Document segment below:

As security is an ever present issue we thought we would highlight some security features offered by the PDF file format that can be enabled if you want to control or limit which actions users can perform. This blog post will cover what type of actions you can prevent and some different authentication techniques that can be implemented to increase the security of your PDF.
What can be controlled?
Before we dive into the different security options available I thought it would be useful to provide examples of what actions you can control which include limiting who can:
- View the content
- Add/modify text annotations
- Fill in interactive form fields (including signature fields)
- Print the document
- Add comments
- Modify the content
- Extract content including graphics and text
- etc.
It is worth noting that you cannot stop people from saving a PDF.
Encryption
The PDF File structure already provides a certain level of security for the content before being encrypted due to the data being stored in a binary format. This means it can’t be easily hacked like a normal text format. You can open it in a text reader to view but it can be difficult to understand if you do not understand how PDF files are structured internally.
On top of that you can encrypt your files to help prevent further unauthorized access. Encrypting a PDF file means that the majority of Strings and Streams that make up your content will be encrypted. There are some String/Stream exceptions though that cannot be encrypted like the String values in the Encrypt dictionary as it needs to be able to read these in order to decrypt the file.

End of Document segment.

◆ Requirement: Carry on the post about PDF security features from the end of its last sentence, extending the section on encryption. The entries that come next are separate material and are not part of the PDF security post.

Records shown below:

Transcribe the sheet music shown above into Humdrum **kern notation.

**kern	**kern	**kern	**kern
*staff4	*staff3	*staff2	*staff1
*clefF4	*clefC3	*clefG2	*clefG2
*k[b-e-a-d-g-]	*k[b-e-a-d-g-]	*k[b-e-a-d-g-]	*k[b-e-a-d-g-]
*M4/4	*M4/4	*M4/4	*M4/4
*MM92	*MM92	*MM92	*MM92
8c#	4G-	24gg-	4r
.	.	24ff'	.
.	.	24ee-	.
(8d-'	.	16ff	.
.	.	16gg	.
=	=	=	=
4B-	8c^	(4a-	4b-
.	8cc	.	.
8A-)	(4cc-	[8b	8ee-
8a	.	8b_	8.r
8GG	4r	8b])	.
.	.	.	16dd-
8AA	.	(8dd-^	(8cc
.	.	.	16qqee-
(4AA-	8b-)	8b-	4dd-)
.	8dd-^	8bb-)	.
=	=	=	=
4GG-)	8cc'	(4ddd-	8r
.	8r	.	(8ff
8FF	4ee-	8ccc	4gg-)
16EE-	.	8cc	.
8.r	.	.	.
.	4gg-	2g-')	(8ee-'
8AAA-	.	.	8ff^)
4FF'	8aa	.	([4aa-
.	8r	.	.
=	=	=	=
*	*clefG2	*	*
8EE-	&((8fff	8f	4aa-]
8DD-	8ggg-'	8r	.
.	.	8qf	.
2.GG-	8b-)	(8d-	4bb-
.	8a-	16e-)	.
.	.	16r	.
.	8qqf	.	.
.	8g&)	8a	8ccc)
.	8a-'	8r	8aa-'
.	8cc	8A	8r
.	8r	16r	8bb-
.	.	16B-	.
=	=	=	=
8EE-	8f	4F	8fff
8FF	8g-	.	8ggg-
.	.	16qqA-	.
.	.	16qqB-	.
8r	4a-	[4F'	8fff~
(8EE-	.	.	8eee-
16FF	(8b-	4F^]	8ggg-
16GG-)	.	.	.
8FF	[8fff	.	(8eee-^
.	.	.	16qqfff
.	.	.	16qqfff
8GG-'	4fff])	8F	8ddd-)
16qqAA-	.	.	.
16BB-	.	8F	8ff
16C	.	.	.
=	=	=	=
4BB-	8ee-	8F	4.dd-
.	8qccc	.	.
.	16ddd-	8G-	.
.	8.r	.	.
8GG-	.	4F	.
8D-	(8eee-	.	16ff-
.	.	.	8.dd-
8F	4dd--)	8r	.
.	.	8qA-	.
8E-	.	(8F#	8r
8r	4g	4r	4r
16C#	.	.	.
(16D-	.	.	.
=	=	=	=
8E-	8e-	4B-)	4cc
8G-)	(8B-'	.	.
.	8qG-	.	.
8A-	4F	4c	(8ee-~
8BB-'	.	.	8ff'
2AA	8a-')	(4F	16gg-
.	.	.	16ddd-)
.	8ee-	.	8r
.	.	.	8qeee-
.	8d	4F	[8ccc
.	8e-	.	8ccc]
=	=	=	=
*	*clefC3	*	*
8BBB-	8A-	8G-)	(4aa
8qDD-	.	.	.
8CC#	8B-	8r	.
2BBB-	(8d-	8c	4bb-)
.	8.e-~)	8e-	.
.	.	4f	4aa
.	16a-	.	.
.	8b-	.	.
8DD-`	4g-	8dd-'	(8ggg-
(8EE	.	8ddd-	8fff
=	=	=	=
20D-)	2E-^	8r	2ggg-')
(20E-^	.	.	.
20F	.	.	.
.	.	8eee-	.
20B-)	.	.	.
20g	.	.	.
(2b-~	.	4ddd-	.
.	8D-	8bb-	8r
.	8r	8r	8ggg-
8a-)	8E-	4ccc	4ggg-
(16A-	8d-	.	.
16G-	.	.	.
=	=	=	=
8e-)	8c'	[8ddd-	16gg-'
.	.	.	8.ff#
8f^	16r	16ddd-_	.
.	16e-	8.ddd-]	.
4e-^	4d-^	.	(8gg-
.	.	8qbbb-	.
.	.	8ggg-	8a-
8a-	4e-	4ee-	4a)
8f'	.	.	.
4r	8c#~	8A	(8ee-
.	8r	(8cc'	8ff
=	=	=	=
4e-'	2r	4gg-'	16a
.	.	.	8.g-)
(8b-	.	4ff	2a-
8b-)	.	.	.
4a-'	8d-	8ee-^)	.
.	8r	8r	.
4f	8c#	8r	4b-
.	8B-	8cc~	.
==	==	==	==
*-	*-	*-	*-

End of Records shown.

◆ Exercise answer:
How is data encrypted you ask? Well PDFs utilize a security handler which is an extension of the encryption object that implements various aspects of the encryption process. It also enforces your set permissions to control access/actions on the encrypted document.
It looks at values set in the extended Encryption Dictionary entries to ascertain the User Access Permissions to allow. Some values read would include:
- Filter – Name of the preferred Security Handler to use for decryption (has to be the one used to encrypt the document otherwise it won’t be able to open the file)
- V – An optional flag that can be used to specify the algorithm to use for encrypting/decrypting
- R – which sets the revision of the Security Handler to use
- O – Stores a 32 byte string based on user and owner passwords. Used to create an encryption key and validate the owner password
- U – Stores a 32 byte string based on just the User password. Used in determining whether to prompt the user for a password and, if so, whether a valid user or owner password was entered.
- P – A set of flags specifying which actions are allowed when the document is opened with user access
- EncryptMetadata – An optional flag you can set when encryption version 5 is used to encrypt
Authentication Methods
There are different methods you can use to allow certain groups/individuals to authenticate themselves as both the sender of a document and a recipient:
- User Password Protection – you can use a user password to simply restrict viewing of the PDF. This is the simplest method and just requires the password to be shared beforehand. The downside is that is also the most vulnerable with some tools being able to strip the password requirement from the PDF so they can view it anyway. That is why encrypting sensitive data is recommended as it adds an extra barrier to ward off unauthorized access.
- Owner Password Protection – can be set to control permissions. You cannot add or modify permissions without this password.
- Digital Signatures – Authenticates both document and sender, and protects the documents integrity by ensuring it hasn’t been modified.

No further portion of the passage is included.